*Письменное задание 1*: Определите, согласуются ли с текстом о сделке Гёте с Фивегом утверждения (а) «Поэма была полностью завершена в январе 1797 года», (б) «Фивег предложил за поэму 1000 талеров» и (в) «Гёте передал издателю рукопись поэмы». На каждое ответьте «да» или «нет» и приведите точную цитату из текста, которая это решает.
*Письменное задание 2*:
Ответьте на вопросы по тексту о сделке Гёте с Фивегом, помечая ответы так же, как вопросы.
(а) Кто участвовал в сделке в качестве доверенного лица?
(б) В каком виде издатель намеревался выпустить поэму?
(в) Каким по объему эпосом Гёте обозначил свое сочинение?

*Исходный документ*:

========================

Поэма была полностью завершена в апреле 1797 года, но уже в январе Гёте заключил выгодную сделку с берлинским издателем Фивегом. В качестве доверенного лица участвовал главный консисторский советник Бёттигер. Ему был вручен запечатанный конверт с запиской Гёте, в которой он сообщал свои условия. Сделка состоится, если Фивег предложит требуемую Гёте или большую сумму. «Если предложенная им сумма окажется меньше той, которую я запрашиваю, то я забираю свой конверт нераспечатанным назад» (Фивегу, 16 января 1797 г.). Издатель, намеревавшийся выпустить поэму в виде «Карманной книги на 1798 год», предложил (поощряемый Бёттигером?) 1000 талеров, именно ту сумму, которую Гёте оговорил в своих условиях как минимальную. Это был очень высокий по тем временам гонорар, и знатоки в этих делах только удивлялись, какой приличный куш сумел отхватить поэт. К тому же издатель даже не видел сочинения, ибо Гёте против обыкновения не представил ему саму рукопись, а только оговорил, что это эпос в две тысячи гекзаметров.

========================

*Исходные данные*:

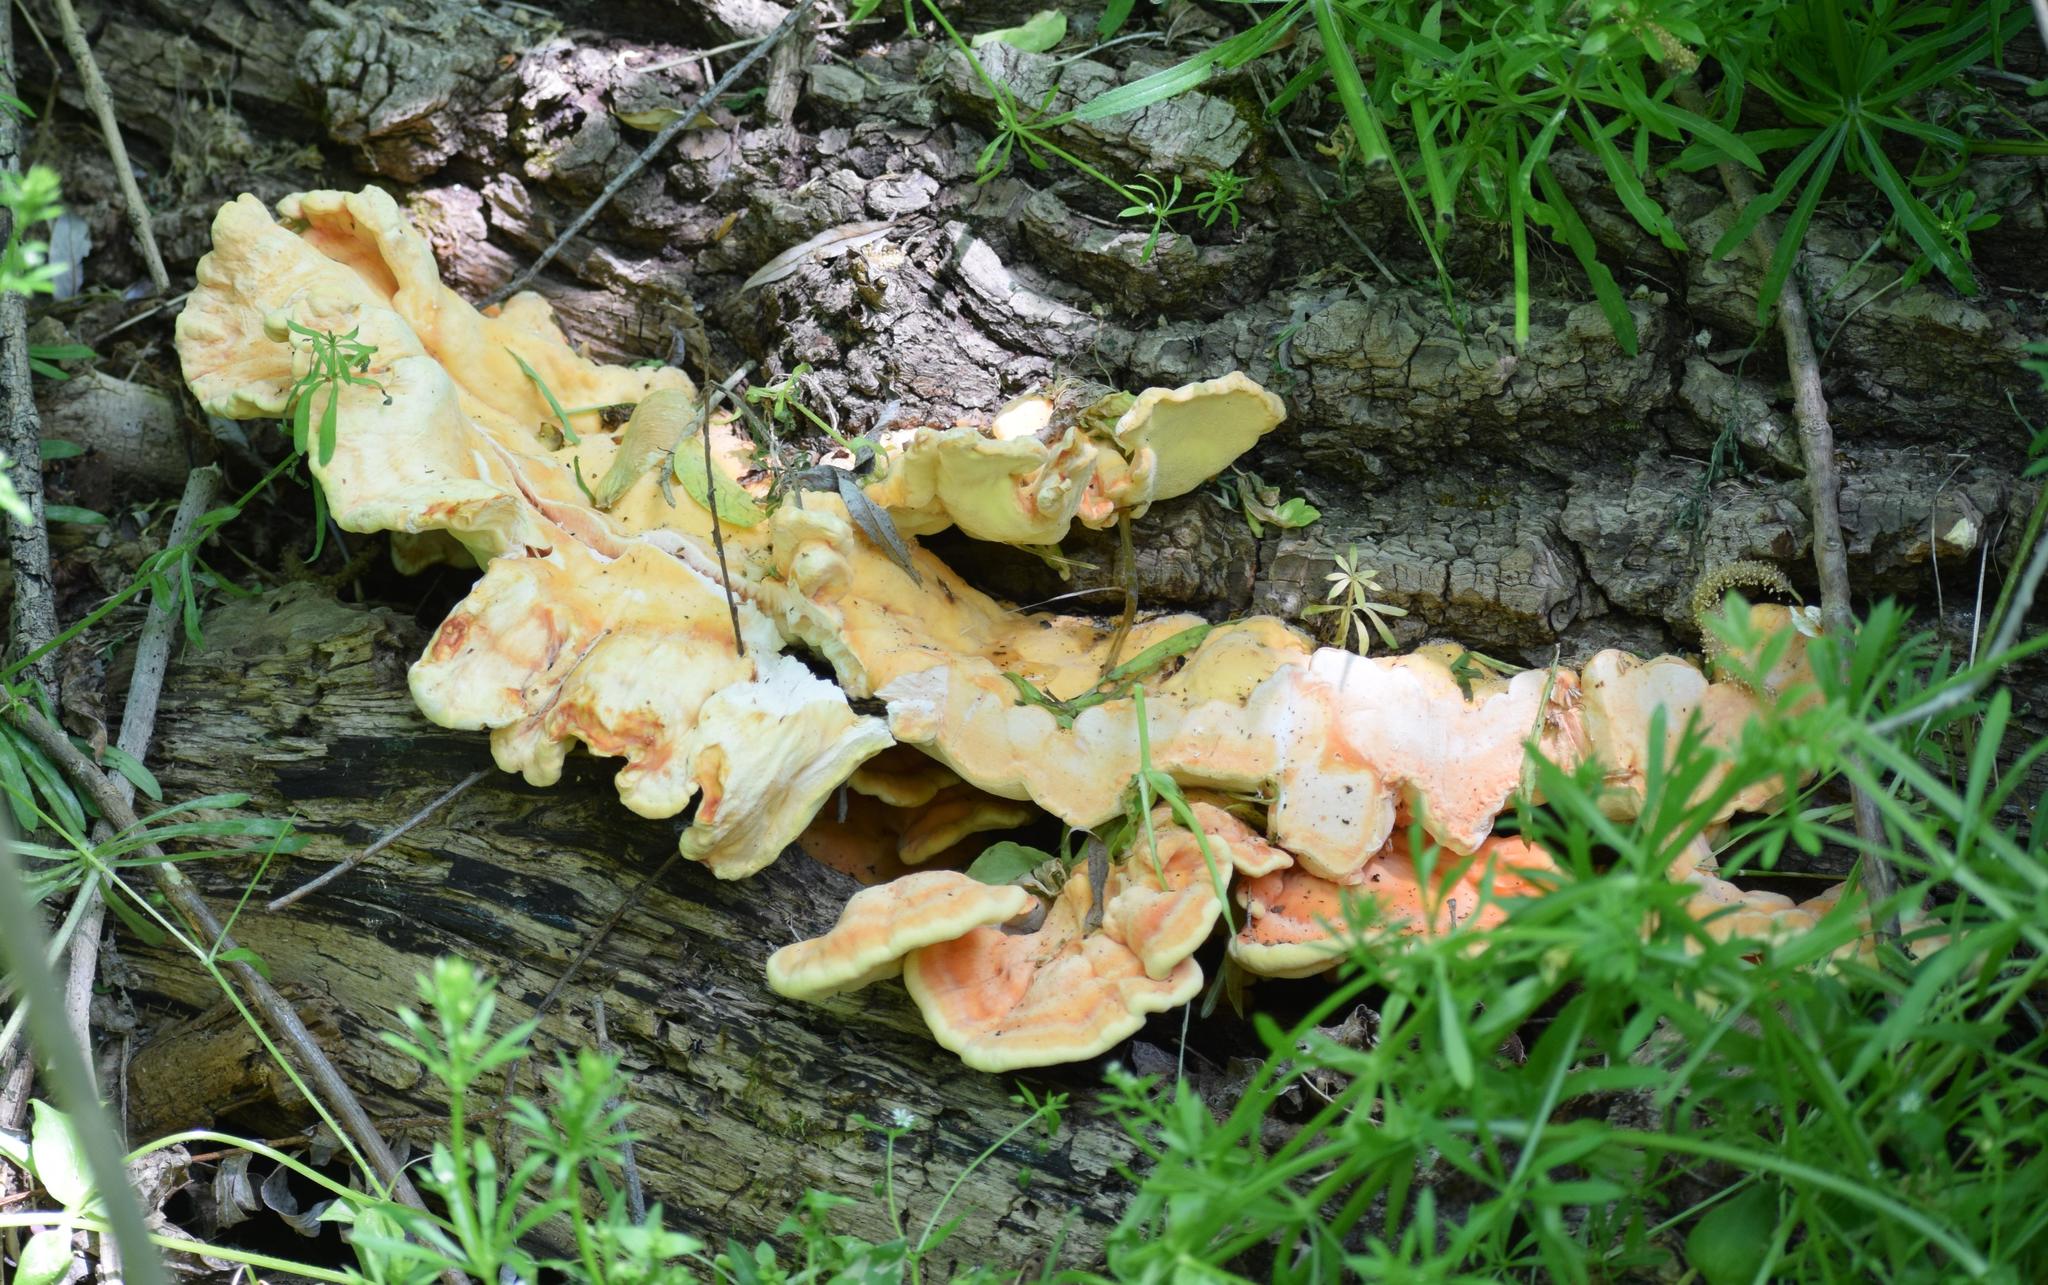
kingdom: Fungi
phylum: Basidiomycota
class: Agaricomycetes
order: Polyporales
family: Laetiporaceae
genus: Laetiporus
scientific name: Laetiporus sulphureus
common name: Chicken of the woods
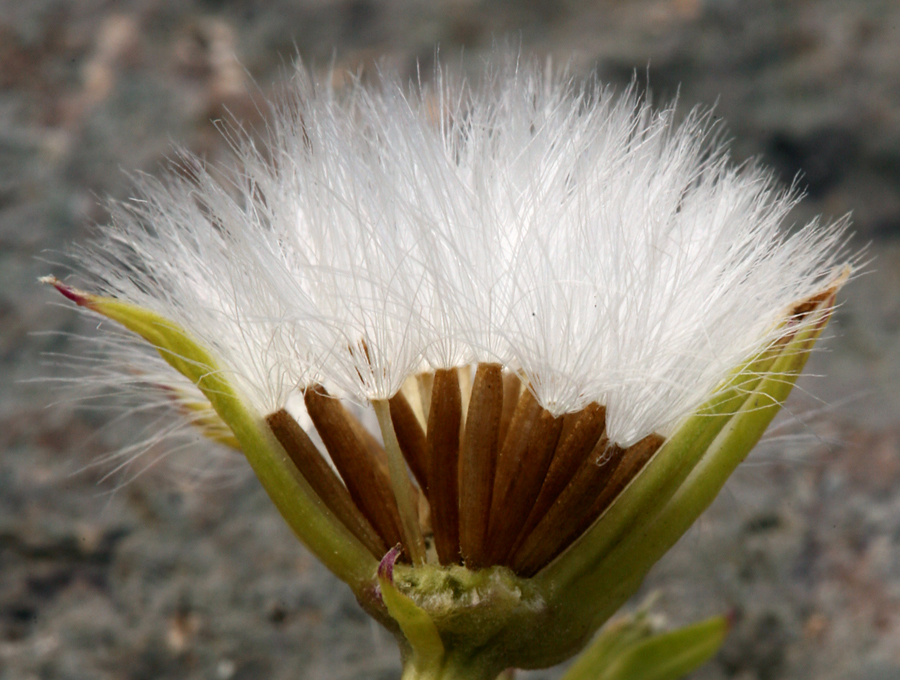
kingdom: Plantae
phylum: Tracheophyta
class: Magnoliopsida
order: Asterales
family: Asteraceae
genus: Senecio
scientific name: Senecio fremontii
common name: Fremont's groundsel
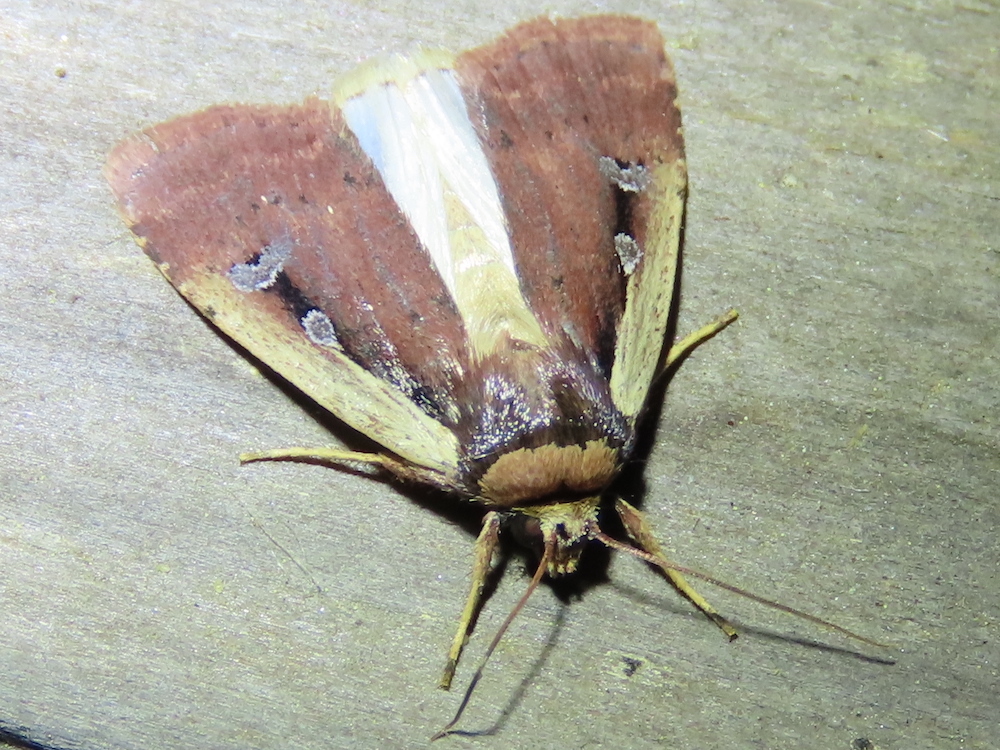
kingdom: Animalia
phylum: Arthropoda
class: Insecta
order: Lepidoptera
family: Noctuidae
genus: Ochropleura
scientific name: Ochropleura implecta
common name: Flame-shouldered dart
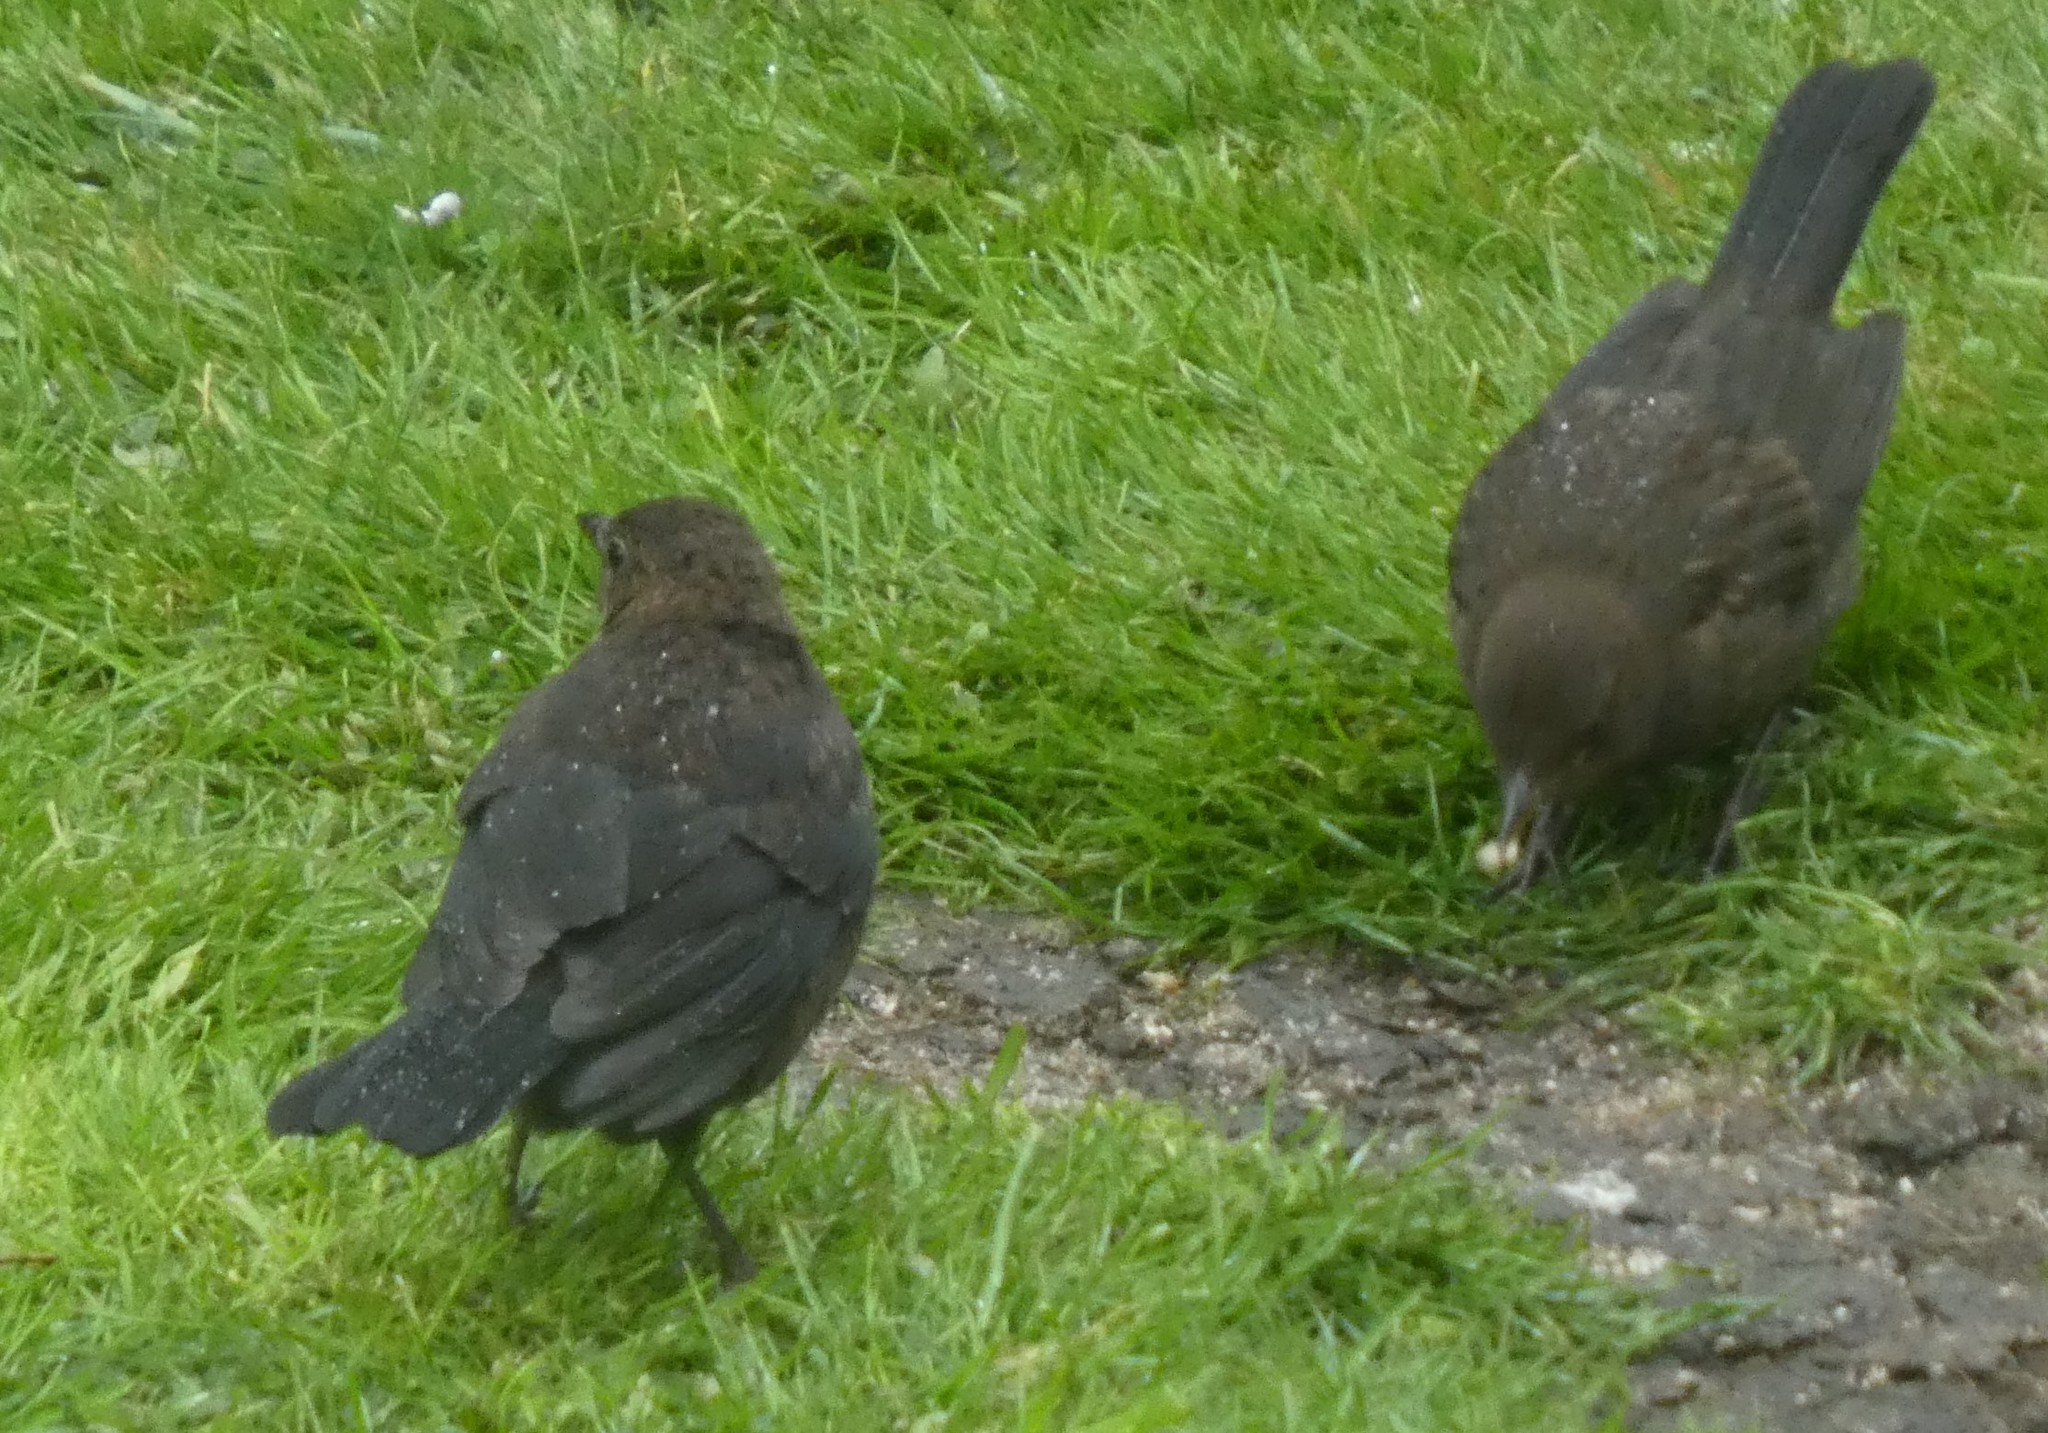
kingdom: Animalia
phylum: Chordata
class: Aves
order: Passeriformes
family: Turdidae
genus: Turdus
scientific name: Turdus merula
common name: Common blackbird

========================

*Ответ к заданию 1*:
(а) Нет: «Поэма была полностью завершена в апреле 1797 года».
(б) Да: «предложил (поощряемый Бёттигером?) 1000 талеров».
(в) Нет: «Гёте против обыкновения не представил ему саму рукопись».

*Ответ к заданию 2*:
(а) Главный консисторский советник Бёттигер.
(б) В виде «Карманной книги на 1798 год».
(в) Эпосом в две тысячи гекзаметров.